N=490,179 participants were included for the analysis, after excluding participants with missing values and those lost to follow-up. At the end of follow-up (median=7 years), n=13,623 (2.7%) participants had died; n=271,259 (55.3%) participants had experienced at least one hospitalization and the total number of hospitalization events were N= 12,00,747. The simple MM count classified highest number of participants as “multimorbid” (38.7%), closely followed by Elixhauser index (33.1%), while CI classified least as multimorbid (10.4%). There was a consistent dose-response relationship between increasing levels of multimorbidity, for all 3 MM measures, and risk of all-cause mortality.

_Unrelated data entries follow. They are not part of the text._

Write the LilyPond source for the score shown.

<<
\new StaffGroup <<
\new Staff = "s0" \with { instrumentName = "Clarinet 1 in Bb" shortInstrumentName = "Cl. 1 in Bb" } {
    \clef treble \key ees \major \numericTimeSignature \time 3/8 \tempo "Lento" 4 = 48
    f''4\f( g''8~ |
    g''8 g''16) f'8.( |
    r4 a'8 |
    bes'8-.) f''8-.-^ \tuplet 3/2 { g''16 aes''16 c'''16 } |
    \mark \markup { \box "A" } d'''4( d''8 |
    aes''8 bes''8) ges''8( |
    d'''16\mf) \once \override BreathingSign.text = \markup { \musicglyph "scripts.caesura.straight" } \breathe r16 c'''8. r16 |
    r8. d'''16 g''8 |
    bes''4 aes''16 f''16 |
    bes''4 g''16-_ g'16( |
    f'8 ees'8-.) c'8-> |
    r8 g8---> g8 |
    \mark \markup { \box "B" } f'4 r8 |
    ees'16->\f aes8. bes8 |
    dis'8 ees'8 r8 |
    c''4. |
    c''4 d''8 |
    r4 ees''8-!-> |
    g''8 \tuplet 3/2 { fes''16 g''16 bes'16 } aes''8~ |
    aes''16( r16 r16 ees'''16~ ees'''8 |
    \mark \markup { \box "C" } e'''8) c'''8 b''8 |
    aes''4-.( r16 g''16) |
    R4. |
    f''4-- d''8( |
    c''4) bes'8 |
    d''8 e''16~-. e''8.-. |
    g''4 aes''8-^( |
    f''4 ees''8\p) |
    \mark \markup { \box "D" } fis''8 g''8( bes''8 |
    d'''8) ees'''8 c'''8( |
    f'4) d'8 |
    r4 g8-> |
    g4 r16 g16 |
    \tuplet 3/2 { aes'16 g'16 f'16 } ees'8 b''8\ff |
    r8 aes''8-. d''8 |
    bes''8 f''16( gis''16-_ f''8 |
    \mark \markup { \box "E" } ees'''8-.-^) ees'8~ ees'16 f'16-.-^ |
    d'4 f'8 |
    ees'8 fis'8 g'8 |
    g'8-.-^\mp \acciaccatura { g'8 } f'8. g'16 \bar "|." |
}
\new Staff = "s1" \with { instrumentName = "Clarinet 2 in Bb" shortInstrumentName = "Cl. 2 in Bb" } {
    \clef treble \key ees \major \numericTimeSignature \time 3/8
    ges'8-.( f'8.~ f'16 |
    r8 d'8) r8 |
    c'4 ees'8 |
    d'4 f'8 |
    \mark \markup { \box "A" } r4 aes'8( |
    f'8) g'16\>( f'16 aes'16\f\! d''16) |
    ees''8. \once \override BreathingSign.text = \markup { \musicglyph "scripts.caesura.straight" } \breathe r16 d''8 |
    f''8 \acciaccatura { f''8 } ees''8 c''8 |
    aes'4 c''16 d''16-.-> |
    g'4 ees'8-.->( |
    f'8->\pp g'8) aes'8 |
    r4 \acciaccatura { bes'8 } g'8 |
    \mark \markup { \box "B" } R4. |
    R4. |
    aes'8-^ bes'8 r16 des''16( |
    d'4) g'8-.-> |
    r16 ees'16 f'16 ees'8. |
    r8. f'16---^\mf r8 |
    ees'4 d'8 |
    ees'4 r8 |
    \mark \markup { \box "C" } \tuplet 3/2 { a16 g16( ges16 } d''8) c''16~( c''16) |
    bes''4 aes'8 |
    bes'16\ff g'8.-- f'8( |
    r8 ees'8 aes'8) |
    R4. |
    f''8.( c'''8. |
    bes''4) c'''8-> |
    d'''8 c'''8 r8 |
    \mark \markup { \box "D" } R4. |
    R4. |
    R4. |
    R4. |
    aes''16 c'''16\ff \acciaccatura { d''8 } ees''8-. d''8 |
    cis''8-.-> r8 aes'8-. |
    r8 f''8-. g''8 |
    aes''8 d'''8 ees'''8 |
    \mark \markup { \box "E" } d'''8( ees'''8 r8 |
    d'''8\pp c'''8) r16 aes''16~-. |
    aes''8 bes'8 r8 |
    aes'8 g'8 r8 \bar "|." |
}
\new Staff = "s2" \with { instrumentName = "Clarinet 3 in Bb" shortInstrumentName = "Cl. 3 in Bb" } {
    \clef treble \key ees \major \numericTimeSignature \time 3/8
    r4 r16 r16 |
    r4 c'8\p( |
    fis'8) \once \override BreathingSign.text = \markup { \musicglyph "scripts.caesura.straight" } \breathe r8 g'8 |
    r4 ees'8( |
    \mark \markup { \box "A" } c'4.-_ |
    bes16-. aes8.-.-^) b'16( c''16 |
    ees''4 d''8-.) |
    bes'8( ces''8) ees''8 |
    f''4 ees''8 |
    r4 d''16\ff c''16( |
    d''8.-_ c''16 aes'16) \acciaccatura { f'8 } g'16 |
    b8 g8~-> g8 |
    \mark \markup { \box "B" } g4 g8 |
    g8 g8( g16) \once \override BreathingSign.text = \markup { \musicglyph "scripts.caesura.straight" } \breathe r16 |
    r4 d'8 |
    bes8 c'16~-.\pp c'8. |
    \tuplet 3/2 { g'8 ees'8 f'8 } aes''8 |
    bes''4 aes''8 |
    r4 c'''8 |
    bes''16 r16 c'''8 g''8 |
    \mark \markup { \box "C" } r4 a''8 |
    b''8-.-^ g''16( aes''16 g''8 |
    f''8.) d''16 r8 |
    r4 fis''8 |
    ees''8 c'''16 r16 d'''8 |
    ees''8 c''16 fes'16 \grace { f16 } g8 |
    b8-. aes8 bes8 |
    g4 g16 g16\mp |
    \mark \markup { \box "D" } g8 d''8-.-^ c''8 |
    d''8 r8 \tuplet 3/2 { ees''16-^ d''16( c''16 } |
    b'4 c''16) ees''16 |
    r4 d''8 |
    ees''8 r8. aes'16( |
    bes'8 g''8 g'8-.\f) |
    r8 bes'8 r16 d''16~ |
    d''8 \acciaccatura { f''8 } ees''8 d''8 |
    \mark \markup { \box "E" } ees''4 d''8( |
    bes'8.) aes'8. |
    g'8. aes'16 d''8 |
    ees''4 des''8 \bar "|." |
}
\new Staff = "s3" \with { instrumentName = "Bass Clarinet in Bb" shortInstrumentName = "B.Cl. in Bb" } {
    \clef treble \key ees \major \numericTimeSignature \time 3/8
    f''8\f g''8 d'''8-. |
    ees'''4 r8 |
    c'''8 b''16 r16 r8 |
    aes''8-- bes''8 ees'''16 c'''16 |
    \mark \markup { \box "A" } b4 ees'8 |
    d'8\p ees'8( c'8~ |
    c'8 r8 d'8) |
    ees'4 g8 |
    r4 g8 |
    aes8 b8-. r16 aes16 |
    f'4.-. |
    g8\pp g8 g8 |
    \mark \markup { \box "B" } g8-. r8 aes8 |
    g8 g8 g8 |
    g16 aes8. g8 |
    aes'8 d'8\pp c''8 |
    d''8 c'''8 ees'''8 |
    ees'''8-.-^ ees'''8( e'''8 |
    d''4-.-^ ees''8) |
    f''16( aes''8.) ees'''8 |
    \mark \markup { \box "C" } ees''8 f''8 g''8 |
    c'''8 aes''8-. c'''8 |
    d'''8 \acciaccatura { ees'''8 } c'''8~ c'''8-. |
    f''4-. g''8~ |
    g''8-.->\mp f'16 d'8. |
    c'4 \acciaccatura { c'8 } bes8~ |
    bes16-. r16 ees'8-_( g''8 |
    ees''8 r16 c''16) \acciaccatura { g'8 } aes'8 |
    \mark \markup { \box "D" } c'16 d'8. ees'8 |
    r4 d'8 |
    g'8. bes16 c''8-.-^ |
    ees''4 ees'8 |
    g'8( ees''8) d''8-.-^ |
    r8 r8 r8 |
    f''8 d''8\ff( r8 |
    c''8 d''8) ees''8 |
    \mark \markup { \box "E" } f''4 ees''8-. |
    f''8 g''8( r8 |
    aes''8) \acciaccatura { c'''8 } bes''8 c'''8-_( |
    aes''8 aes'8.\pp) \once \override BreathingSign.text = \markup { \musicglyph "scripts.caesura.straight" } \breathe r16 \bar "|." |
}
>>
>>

The largest effect sizes were observed with CI (Hazard Ratio-HR 7.91 for a score of ≥4), followed by Elixhauser index (HR 5.37 for a score of ≥4), while modest but significant effect sizes were observed with the simple MM count (HR 3.06 for a score of ≥4). The observed AUC for predicting all-cause mortality were similar for the 3 MM measures (CI 65.8%, Elixhauser index 66.2%, simple MM count 66%). A consistent dose-response relationship was also observed between the number of hospitalization events and increasing scores for the 3 MM measures, with largest effect sizes observed for CI and the smallest for simple MM count. However, simple MM count had the best AUC for predicting the first hospitalization event (64.6%), while CI had the lowest AUC (57.2%).

Consequences

Prevalence of MM and ability to discriminate mortality and hospitalization risk varied across the three MM measures; choice of measure may depend on the purpose of use e.g. for health service planning or for targeting interventions.